Readers will find themselves both heartbroken and inspired. Johansen’s story reminds us that trauma does not define a person — endurance does. It is a memoir of forgiveness, courage, and survival that speaks to anyone who has faced fear and chosen faith instead. Above all, it is a story of hope — that even when love fails us, the will to live and heal endures.
This year’s Frankfurter Buchmesse felt alive with possibility. The cultural dimension (Philippines guest of honour), the expanded public access, the varied programming (from comics to film-industry panels), the global-rights stage, all of that created a backdrop where a book doesn’t just have to be good, it has to connect.

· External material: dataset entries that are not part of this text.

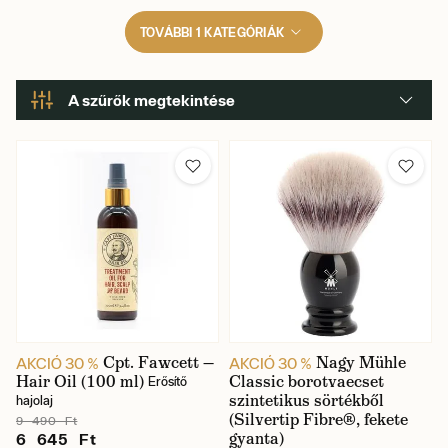
TOVÁBBI 1 KATEGÓRIÁK
A szűrők megtekintése
Gyartó
Cpt. Fawcett —
Nagy Mühle
AKCIÓ 30 %
AKCIÓ 30 %
Hair Oil (100 ml)
Classic borotvaecset
Erősítő
szintetikus sörtékből
hajolaj
(Silvertip Fibre®, fekete
9 490 Ft
gyanta)
6 645 Ft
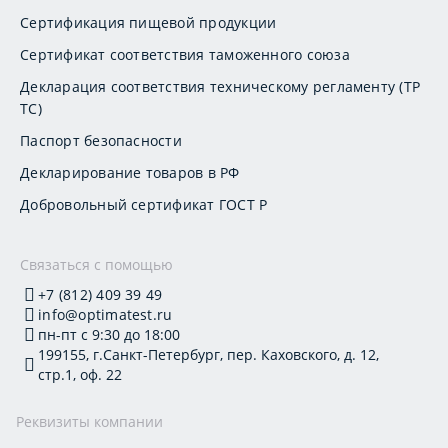
Сертификация пищевой продукции
Сертификат соответствия таможенного союза
Декларация соответствия техническому регламенту (ТР
ТС)
Паспорт безопасности
Декларирование товаров в РФ
Добровольный сертификат ГОСТ Р
Связаться с помощью
+7 (812) 409 39 49
info@optimatest.ru
пн-пт с 9:30 до 18:00
199155, г.Санкт-Петербург, пер. Каховского, д. 12,
стр.1, оф. 22
Реквизиты компании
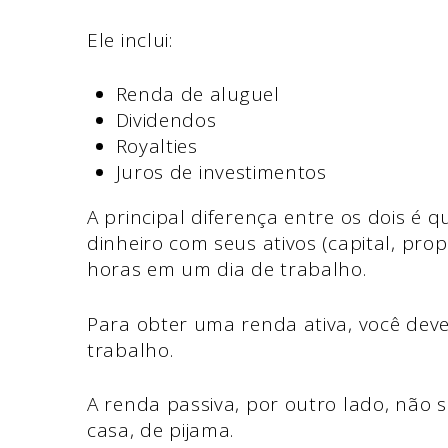
Ele inclui:
Renda de aluguel
Dividendos
Royalties
Juros de investimentos
A principal diferença entre os dois é
dinheiro com seus ativos (capital, pro
horas em um dia de trabalho.
Para obter uma renda ativa, você deve
trabalho.
A renda passiva, por outro lado, não 
casa, de pijama.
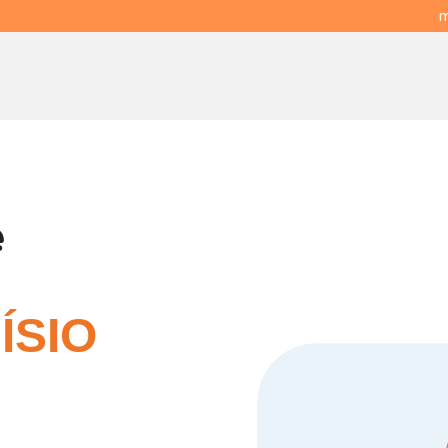
m
e
ÍSIO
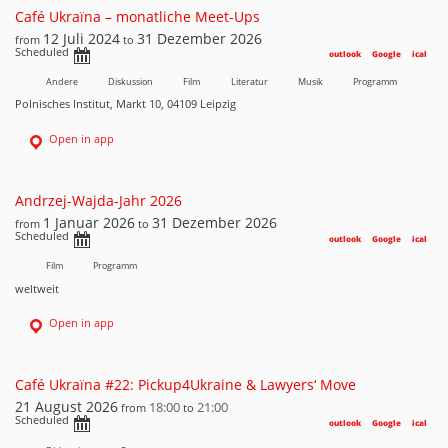
Café Ukraїna – monatliche Meet-Ups
12 Juli 2024
31 Dezember 2026
from
to
Scheduled
outlook
Google
ical
Andere
Diskussion
Film
Literatur
Musik
Programm
Polnisches Institut, Markt 10, 04109 Leipzig
Open in app
Andrzej-Wajda-Jahr 2026
1 Januar 2026
31 Dezember 2026
from
to
Scheduled
outlook
Google
ical
Film
Programm
weltweit
Open in app
Café Ukraїna #22: Pickup4Ukraine & Lawyers‘ Move
21 August 2026
18:00
21:00
from
to
Scheduled
outlook
Google
ical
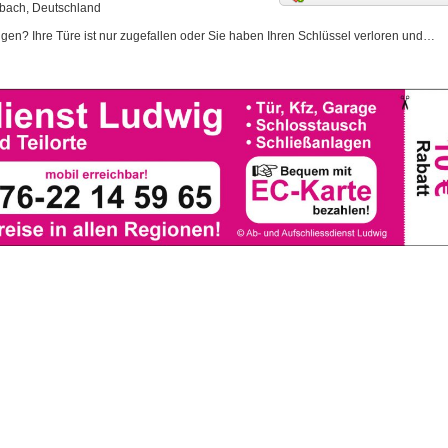
lbach, Deutschland
ngen? Ihre Türe ist nur zugefallen oder Sie haben Ihren Schlüssel verloren und…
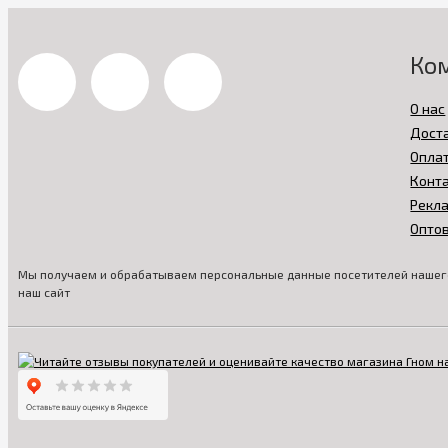
Ко
О нас
Дост
Опла
Конт
Рекл
Опто
Мы получаем и обрабатываем персональные данные посетителей нашего
наш сайт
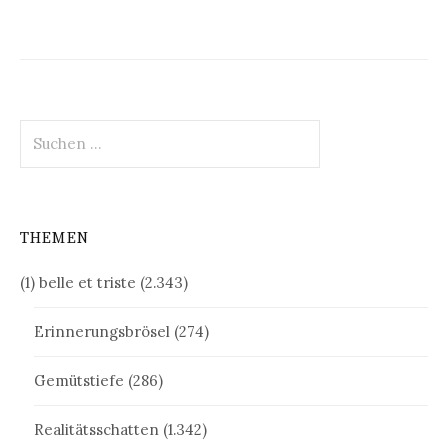
Beiträge
Suchen
nach:
THEMEN
(1) belle et triste
(2.343)
Erinnerungsbrösel
(274)
Gemütstiefe
(286)
Realitätsschatten
(1.342)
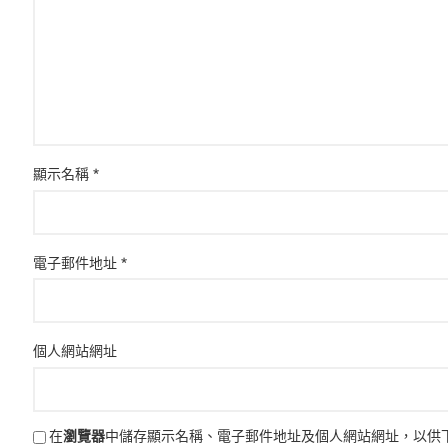
顯示名稱
*
電子郵件地址
*
個人網站網址
在
瀏覽器
中儲存顯示名稱、電子郵件地址及個人網站網址，以供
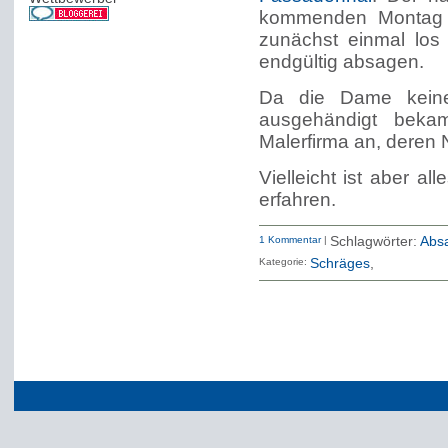
kommenden Montag e
zunächst einmal los
endgültig absagen.
Da die Dame keine
ausgehändigt bekam
Malerfirma an, deren 
Vielleicht ist aber a
erfahren.
1 Kommentar
|
Schlagwörter:
Abs
Kategorie:
Schräges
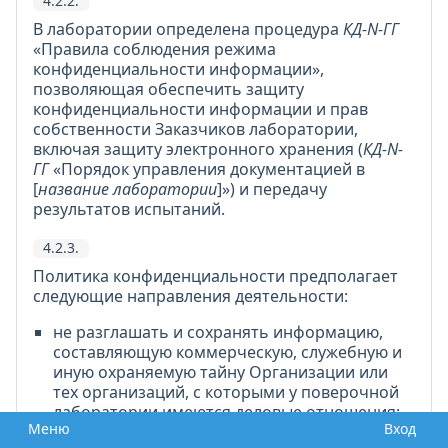
4.2.2.
В лаборатории определена процедура
КД-N-ГГ
«Правила соблюдения режима
конфиденциальности информации»,
позволяющая обеспечить защиту
конфиденциальности информации и прав
собственности Заказчиков лаборатории,
включая защиту электронного хранения (
КД-N-
ГГ
«Порядок управления документацией в
[
название лаборатории
]») и передачу
результатов испытаний.
4.2.3.
Политика конфиденциальности предполагает
следующие направления деятельности:
не разглашать и сохранять информацию,
составляющую коммерческую, служебную и
иную охраняемую тайну Организации или
тех организаций, с которыми у поверочной
лаборатории имеются деловые отношения;
Меню
Вход
не использовать информацию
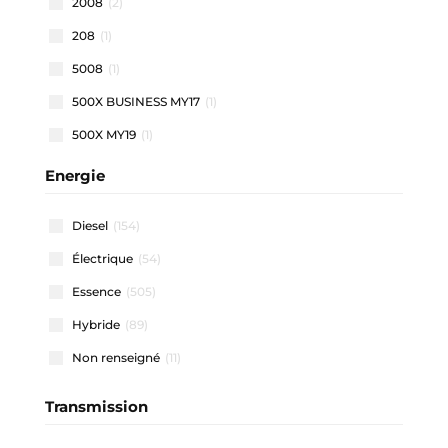
2008
(2)
208
(1)
5008
(1)
500X BUSINESS MY17
(1)
500X MY19
(1)
500X MY22
(1)
Energie
508 SW
(1)
Diesel
(154)
911 CARRERA COUPE
(1)
Électrique
(54)
A1 ALLSTREET
(3)
Essence
(505)
A1 SPORTBACK
(47)
Hybride
(89)
A3 ALLSTREET
(4)
Non renseigné
(11)
A3 BERLINE
(1)
A3 SPORTBACK
(40)
Transmission
A4 AVANT
(2)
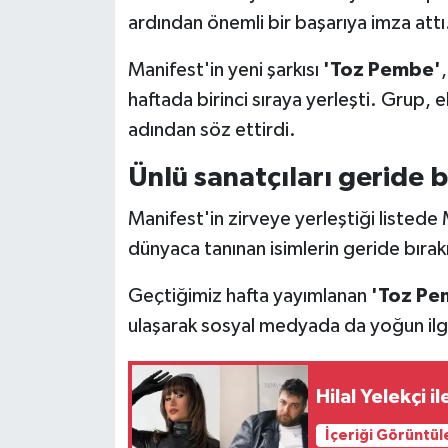
ardından önemli bir başarıya imza attı
Manifest'in yeni şarkısı
'Toz Pembe'
haftada birinci sıraya yerleşti. Grup, 
adından söz ettirdi.
Ünlü sanatçıları geride b
Manifest'in zirveye yerleştiği listed
dünyaca tanınan isimlerin geride bırakı
Geçtiğimiz hafta yayımlanan
'Toz Pe
ulaşarak sosyal medyada da yoğun ilg
Hilal Yelekçi i
İçeriği Görüntül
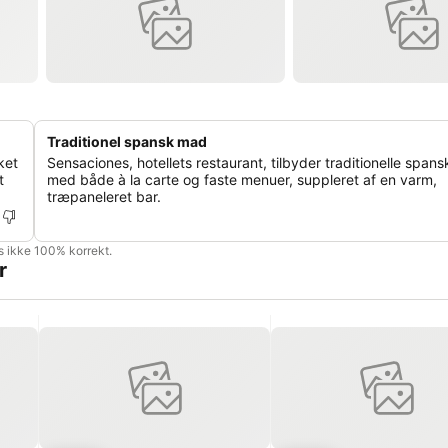
Traditionel spansk mad
ket
Sensaciones, hotellets restaurant, tilbyder traditionelle spans
t
med både à la carte og faste menuer, suppleret af en varm,
træpaneleret bar.
is ikke 100% korrekt.
r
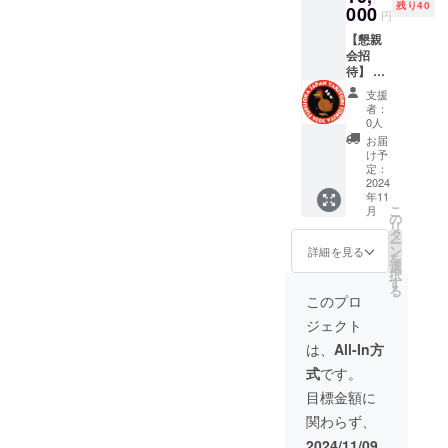
残り40
福岡県
000
円
福岡市
【懇親
博多区
会招
住吉１
待】 上
丁目４
記イベ
−１７
支援
ント観
010BUI
者：
戦チ
LDING
0人
ケット
2F 3F
お届
に付随
・支援
け予
してイ
者様の
定：
ベント
2024
交通費
年11
終了後
や滞在
こ
月
のアー
費は各
の
リ
ティス
自でご
タ
ー
トを交
負担く
ン
詳細を見る
を
えた懇
ださ
選
択
親会に
い。 ・
す
る
ご招待
クラウ
このプロ
します
ドファ
ジェクト
・日
ンディ
程：
ング終
は、
All-In方
2024年
了後、
式
です。
11月10
会場な
日
ど詳細
目標金額に
18:30~
情報を
関わらず、
20:30予
メール
定 ・場
にてご
2024/11/09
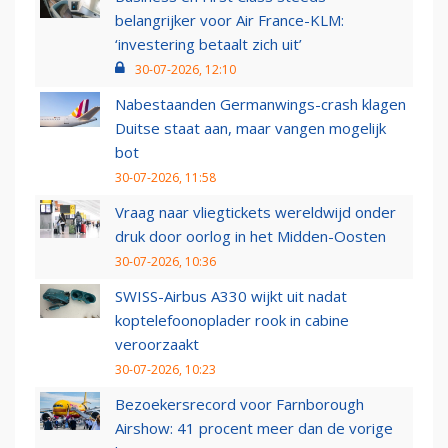
belangrijker voor Air France-KLM:
‘investering betaalt zich uit’
30-07-2026, 12:10
Nabestaanden Germanwings-crash klagen
Duitse staat aan, maar vangen mogelijk
bot
30-07-2026, 11:58
Vraag naar vliegtickets wereldwijd onder
druk door oorlog in het Midden-Oosten
30-07-2026, 10:36
SWISS-Airbus A330 wijkt uit nadat
koptelefoonoplader rook in cabine
veroorzaakt
30-07-2026, 10:23
Bezoekersrecord voor Farnborough
Airshow: 41 procent meer dan de vorige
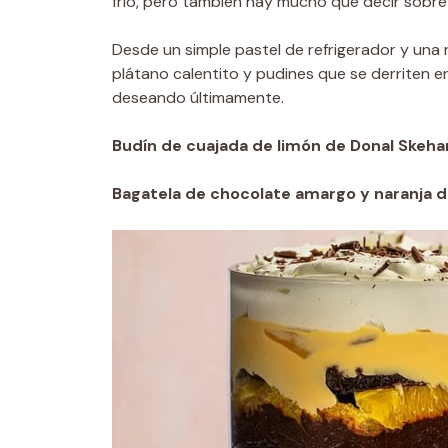
frío, pero también hay mucho que decir sobre
Desde un simple pastel de refrigerador y una 
plátano calentito y pudines que se derriten 
deseando últimamente.
Budín de cuajada de limón de Donal Skeha
Bagatela de chocolate amargo y naranja d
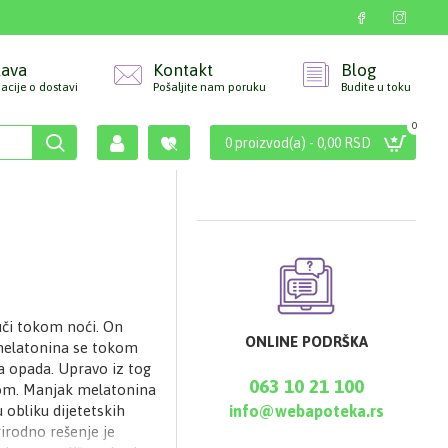
tava
Kontakt
Blog
acije o dostavi
Pošaljite nam poruku
Budite u toku
0
0 proizvod(a) - 0,00 RSD
uči tokom noći. On
ONLINE PODRŠKA
 melatonina se tokom
a opada. Upravo iz tog
063 10 21 100
com. Manjak melatonina
obliku dijetetskih
info@webapoteka.rs
irodno rešenje je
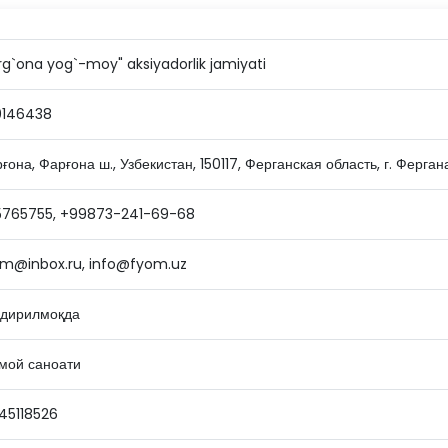
rg`ona yog`-moy" aksiyadorlik jamiyati
0146438
ғона, Фарғона ш., Узбекистан, 150117, Ферганская область, г. Ферган
5765755, +99873-241-69-68
m@inbox.ru, info@fyom.uz
дирилмоқда
мой саноати
45118526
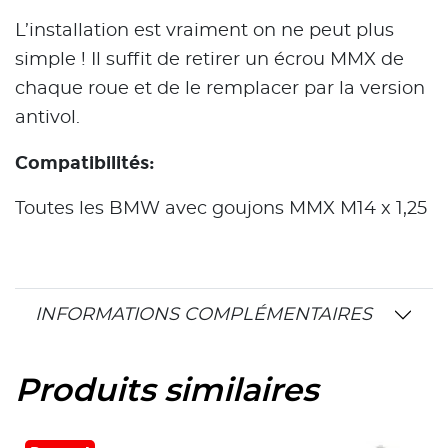
L’installation est vraiment on ne peut plus
simple ! Il suffit de retirer un écrou MMX de
chaque roue et de le remplacer par la version
antivol.
Compatibilités:
Toutes les BMW avec goujons MMX M14 x 1,25
INFORMATIONS COMPLÉMENTAIRES
Produits similaires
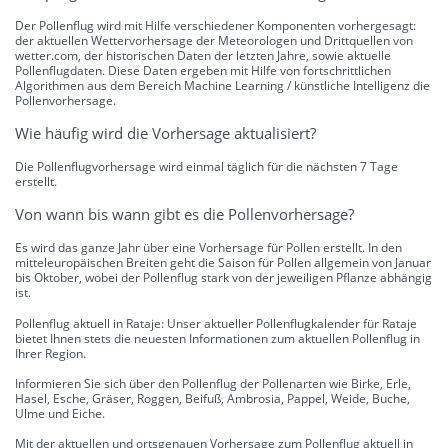
Der Pollenflug wird mit Hilfe verschiedener Komponenten vorhergesagt:
der aktuellen Wettervorhersage der Meteorologen und Drittquellen von
wetter.com, der historischen Daten der letzten Jahre, sowie aktuelle
Pollenflugdaten. Diese Daten ergeben mit Hilfe von fortschrittlichen
Algorithmen aus dem Bereich Machine Learning / künstliche Intelligenz die
Pollenvorhersage.
Wie häufig wird die Vorhersage aktualisiert?
Die Pollenflugvorhersage wird einmal täglich für die nächsten 7 Tage
erstellt.
Von wann bis wann gibt es die Pollenvorhersage?
Es wird das ganze Jahr über eine Vorhersage für Pollen erstellt. In den
mitteleuropäischen Breiten geht die Saison für Pollen allgemein von Januar
bis Oktober, wobei der Pollenflug stark von der jeweiligen Pflanze abhängig
ist.
Pollenflug aktuell in Rataje: Unser aktueller Pollenflugkalender für Rataje
bietet Ihnen stets die neuesten Informationen zum aktuellen Pollenflug in
Ihrer Region.
Informieren Sie sich über den Pollenflug der Pollenarten wie Birke, Erle,
Hasel, Esche, Gräser, Roggen, Beifuß, Ambrosia, Pappel, Weide, Buche,
Ulme und Eiche.
Mit der aktuellen und ortsgenauen Vorhersage zum Pollenflug aktuell in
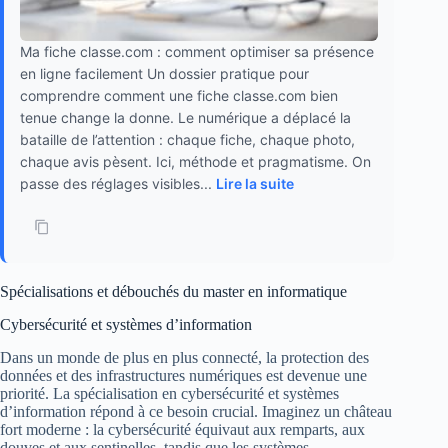
Ma fiche classe.com : comment optimiser sa présence
en ligne facilement Un dossier pratique pour
comprendre comment une fiche classe.com bien
tenue change la donne. Le numérique a déplacé la
bataille de l’attention : chaque fiche, chaque photo,
chaque avis pèsent. Ici, méthode et pragmatisme. On
passe des réglages visibles...
Lire la suite
Spécialisations et débouchés du master en informatique
Cybersécurité et systèmes d’information
Dans un monde de plus en plus connecté, la protection des
données et des infrastructures numériques est devenue une
priorité. La spécialisation en cybersécurité et systèmes
d’information répond à ce besoin crucial. Imaginez un château
fort moderne : la cybersécurité équivaut aux remparts, aux
douves et aux sentinelles, tandis que les systèmes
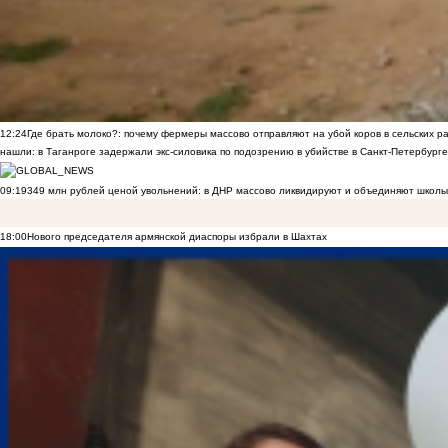
12:24
Где брать молоко?: почему фермеры массово отправляют на убой коров в сельских р
нашли: в Таганроге задержали экс-силовика по подозрению в убийстве в Санкт-Петербурге
09:19
349 млн рублей ценой увольнений: в ДНР массово ликвидируют и объединяют школы
18:00
Нового председателя армянской диаспоры избрали в Шахтах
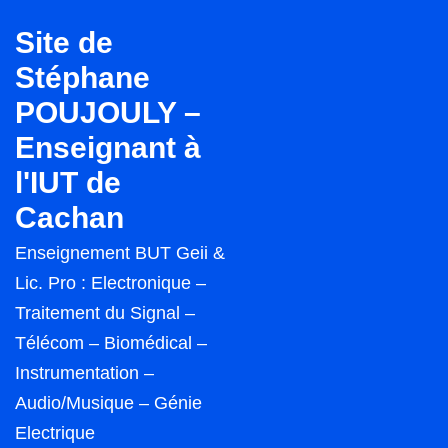
↓
Site de
passer
Stéphane
au
POUJOULY –
contenu
principal
Enseignant à
l'IUT de
Cachan
Enseignement BUT Geii &
Lic. Pro : Electronique –
Traitement du Signal –
Télécom – Biomédical –
Instrumentation –
Audio/Musique – Génie
Electrique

And walking among the stalls, one could almost sense the collision of story and technology, tradition and innovation, local voices and global echo.
So, when someone notices Dad Only Tried to Shoot Me Twice by Mark Eric Johansen in ARPress’s display, maybe on a table near the broader non-fiction section, maybe in a quiet corner of a genre bay, they’re not just seeing a book. They’re seeing it in a moment: a moment of publishing’s future meeting its roots; a story offered amid thousands of others, inviting a reader to pause, to pick it up, to ask “what might this one say to me?” And perhaps that is why books like this matter even more in a fair like this, because among the big lights and big deals, there’s still space for the voice that whispers rather than shouts, for the reader who wanders, for the author who offers something earnest.